> JOB ITEM
Across the entries that follow, count the lines with the string "following" and reply with that count alone.

● ● ● ● ●

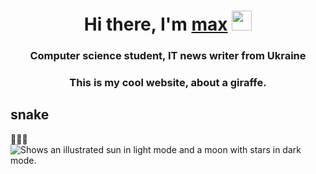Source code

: <h1 align="center">Hi there, I'm <a href="https://daniilshat.ru/" target="_blank">max</a> 
<img src="https://github.com/blackcater/blackcater/raw/main/images/Hi.gif" height="32"/></h1>
<h3 align="center">Computer science student, IT news writer from Ukraine</h3>
<h3 align="center">This is my cool website, about a giraffe.</h4>
<h2>snake</h2>🐍🐍🐍

<picture>
<img style="align-items: center;" alt="Shows an illustrated sun in light mode and a moon with stars in dark mode." src="https://interes-fakti.com/wp-content/uploads/2015/04/africa-21-e1478742723894.jpg">
</picture>
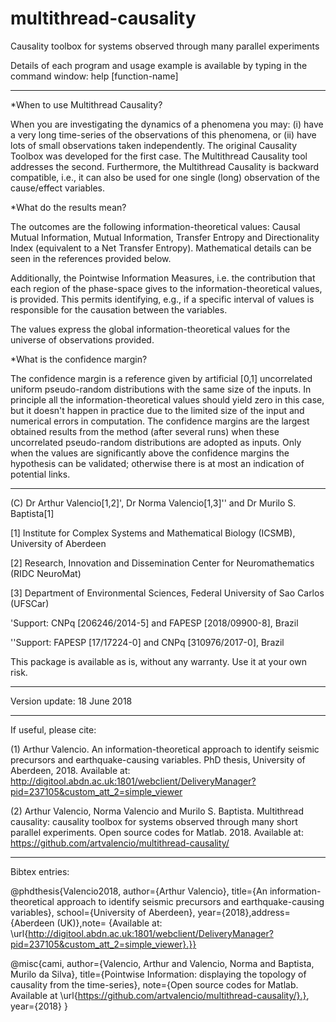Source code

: # multithread-causality


Causality toolbox for systems observed through many parallel experiments



Details of each program and usage example is available by typing in the command window: help [function-name]

--------------------------------------------------

*When to use Multithread Causality?

When you are investigating the dynamics of a phenomena you may: (i) have a very long time-series of the observations of this phenomena, or (ii) have lots of small observations taken independently. The original Causality Toolbox was developed for the first case. The Multithread Causality tool addresses the second. Furthermore, the Multithread Causality is backward compatible, i.e., it can also be used for one single (long) observation of the cause/effect variables.

*What do the results mean?

The outcomes are the following information-theoretical values: Causal Mutual Information, Mutual Information, Transfer Entropy and Directionality Index (equivalent to a Net Transfer Entropy). Mathematical details can be seen in the references provided below.

Additionally, the Pointwise Information Measures, i.e. the contribution that each region of the phase-space gives to the information-theoretical values, is provided. This permits identifying, e.g., if a specific interval of values is responsible for the causation between the variables.

The values express the global information-theoretical values for the universe of observations provided.

*What is the confidence margin?

The confidence margin is a reference given by artificial [0,1] uncorrelated uniform pseudo-random distributions with the same size of the inputs. In principle all the information-theoretical values should yield zero in this case, but it doesn't happen in practice due to the limited size of the input and numerical errors in computation. The confidence margins are the largest obtained results from the method (after several runs) when these uncorrelated pseudo-random distributions are adopted as inputs. Only when the values are significantly above the confidence margins the hypothesis can be validated; otherwise there is at most an indication of potential links. 

--------------------------------------------------

(C) Dr Arthur Valencio[1,2]', Dr Norma Valencio[1,3]'' and Dr Murilo S. Baptista[1]

[1] Institute for Complex Systems and Mathematical Biology (ICSMB), University of Aberdeen

[2] Research, Innovation and Dissemination Center for Neuromathematics (RIDC NeuroMat)

[3] Department of Environmental Sciences, Federal University of Sao Carlos (UFSCar)

'Support: CNPq [206246/2014-5] and FAPESP [2018/09900-8], Brazil

''Support: FAPESP [17/17224-0] and CNPq [310976/2017-0], Brazil

This package is available as is, without any warranty. Use it at your own risk.

---------------------------------------------------
Version update: 18 June 2018

---------------------------------------------------

If useful, please cite:

(1) Arthur Valencio. An information-theoretical approach to identify seismic precursors and earthquake-causing variables. PhD thesis, University of Aberdeen, 2018. Available at: http://digitool.abdn.ac.uk:1801/webclient/DeliveryManager?pid=237105&custom_att_2=simple_viewer

(2) Arthur Valencio, Norma Valencio and Murilo S. Baptista. Multithread causality: causality toolbox for systems observed through many short parallel experiments. Open source codes for Matlab. 2018. Available at: https://github.com/artvalencio/multithread-causality/

--------------------------------------------------

Bibtex entries:

@phdthesis{Valencio2018, author={Arthur Valencio}, title={An information-theoretical approach to identify seismic precursors and earthquake-causing variables}, school={University of Aberdeen}, year={2018},address={Aberdeen (UK)},note= {Available at: \url{http://digitool.abdn.ac.uk:1801/webclient/DeliveryManager?pid=237105&custom_att_2=simple_viewer}.}}

@misc{cami, author={Valencio, Arthur and Valencio, Norma and Baptista, Murilo da Silva}, title={Pointwise Information: displaying the topology of causality from the time-series}, note={Open source codes for Matlab. Available at \url{https://github.com/artvalencio/multithread-causality/}.}, year={2018} }
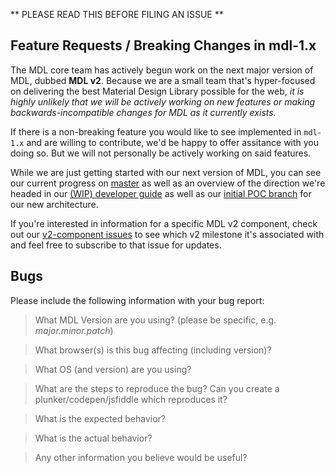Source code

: ** PLEASE READ THIS BEFORE FILING AN ISSUE **

## Feature Requests / Breaking Changes in mdl-1.x

The MDL core team has actively begun work on the next major version of MDL, dubbed **MDL v2**. Because we are a small team that's hyper-focused on delivering the best Material Design Library possible for the web, _it is highly unlikely that we will be actively working on new features or making backwards-incompatible changes for MDL as it currently exists._

If there is a non-breaking feature you would like to see implemented in `mdl-1.x` and are willing to contribute, we'd be happy to offer assitance with you doing so. But we will not personally be actively working on said features.

While we are just getting started with our next version of MDL, you can see our current progress on [master](https://github.com/google/material-design-lite/tree/master) as well as an overview of the direction we're headed in our [(WIP) developer guide](https://github.com/google/material-design-lite/blob/master/docs/DEVELOPER.md) as well as our [initial POC branch](https://github.com/google/material-design-lite/tree/experimental/v2-architecture-poc) for our new architecture.

If you're interested in information for a specific MDL v2 component, check out our [v2-component issues](https://github.com/google/material-design-lite/issues?utf8=%E2%9C%93&q=is%3Aissue%20is%3Aopen%20label%3Av2-component) to see which v2 milestone it's associated with and feel free to subscribe to that issue for updates.

## Bugs

Please include the following information with your bug report:

> What MDL Version are you using? (please be specific, e.g. _major.minor.patch_)


> What browser(s) is this bug affecting (including version)? 


> What OS (and version) are you using?


> What are the steps to reproduce the bug? Can you create a plunker/codepen/jsfiddle which reproduces it?


> What is the expected behavior?


> What is the actual behavior?


> Any other information you believe would be useful?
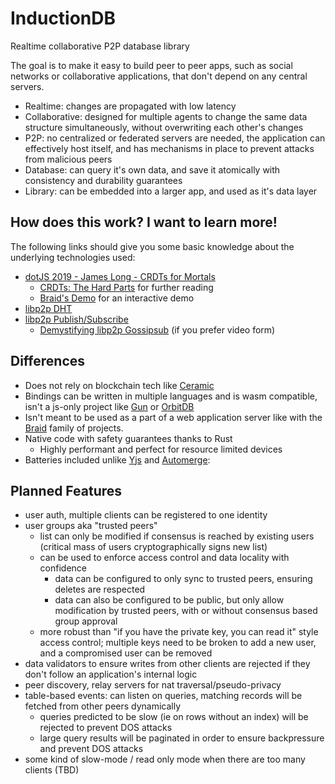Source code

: # InductionDB

Realtime collaborative P2P database library

The goal is to make it easy to build peer to peer apps, such as social networks or collaborative applications, that don't depend on any central servers.

- Realtime: changes are propagated with low latency
- Collaborative: designed for multiple agents to change the same data structure simultaneously, without overwriting each other's changes
- P2P: no centralized or federated servers are needed, the application can effectively host itself, and has mechanisms in place to prevent attacks from malicious peers
- Database: can query it's own data, and save it atomically with consistency and durability guarantees
- Library: can be embedded into a larger app, and used as it's data layer

## How does this work? I want to learn more!

The following links should give you some basic knowledge about the underlying technologies used:

- [dotJS 2019 - James Long - CRDTs for Mortals](https://www.youtube.com/watch?v=DEcwa68f-jY&t=0s)
  - [CRDTs: The Hard Parts](https://www.youtube.com/watch?v=x7drE24geUw) for further reading
  - [Braid's Demo](https://braid.org/demo/interact) for an interactive demo
- [libp2p DHT](https://curriculum.pl-launchpad.io/curriculum/libp2p/dht/)
- [libp2p Publish/Subscribe](https://docs.libp2p.io/concepts/pubsub/overview/)
  - [Demystifying libp2p Gossipsub](https://www.youtube.com/watch?v=BUc4xta7Mfk) (if you prefer video form)

## Differences

- Does not rely on blockchain tech like [Ceramic](https://ceramic.network/)
- Bindings can be written in multiple languages and is wasm compatible, isn't a js-only project like [Gun](https://gun.eco/) or [OrbitDB](https://github.com/orbitdb/orbit-db)
- Isn't meant to be used as a part of a web application server like with the [Braid](https://braid.org/) family of projects.
- Native code with safety guarantees thanks to Rust
  - Highly performant and perfect for resource limited devices
- Batteries included unlike [Yjs](https://yjs.dev/) and [Automerge](https://automerge.org/): 

## Planned Features

- user auth, multiple clients can be registered to one identity
- user groups aka "trusted peers"
  - list can only be modified if consensus is reached by existing users (critical mass of users cryptographically signs new list)
  - can be used to enforce access control and data locality with confidence
    - data can be configured to only sync to trusted peers, ensuring deletes are respected
    - data can also be configured to be public, but only allow modification by trusted peers, with or without consensus based group approval
  - more robust than "if you have the private key, you can read it" style access control; multiple keys need to be broken to add a new user, and a compromised user can be removed
- data validators to ensure writes from other clients are rejected if they don't follow an application's internal logic
- peer discovery, relay servers for nat traversal/pseudo-privacy
- table-based events: can listen on queries, matching records will be fetched from other peers dynamically
  - queries predicted to be slow (ie on rows without an index) will be rejected to prevent DOS attacks
  - large query results will be paginated in order to ensure backpressure and prevent DOS attacks
- some kind of slow-mode / read only mode when there are too many clients (TBD)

● ● ● ● ●

> ANSWER FOR THIS EXERCISE
3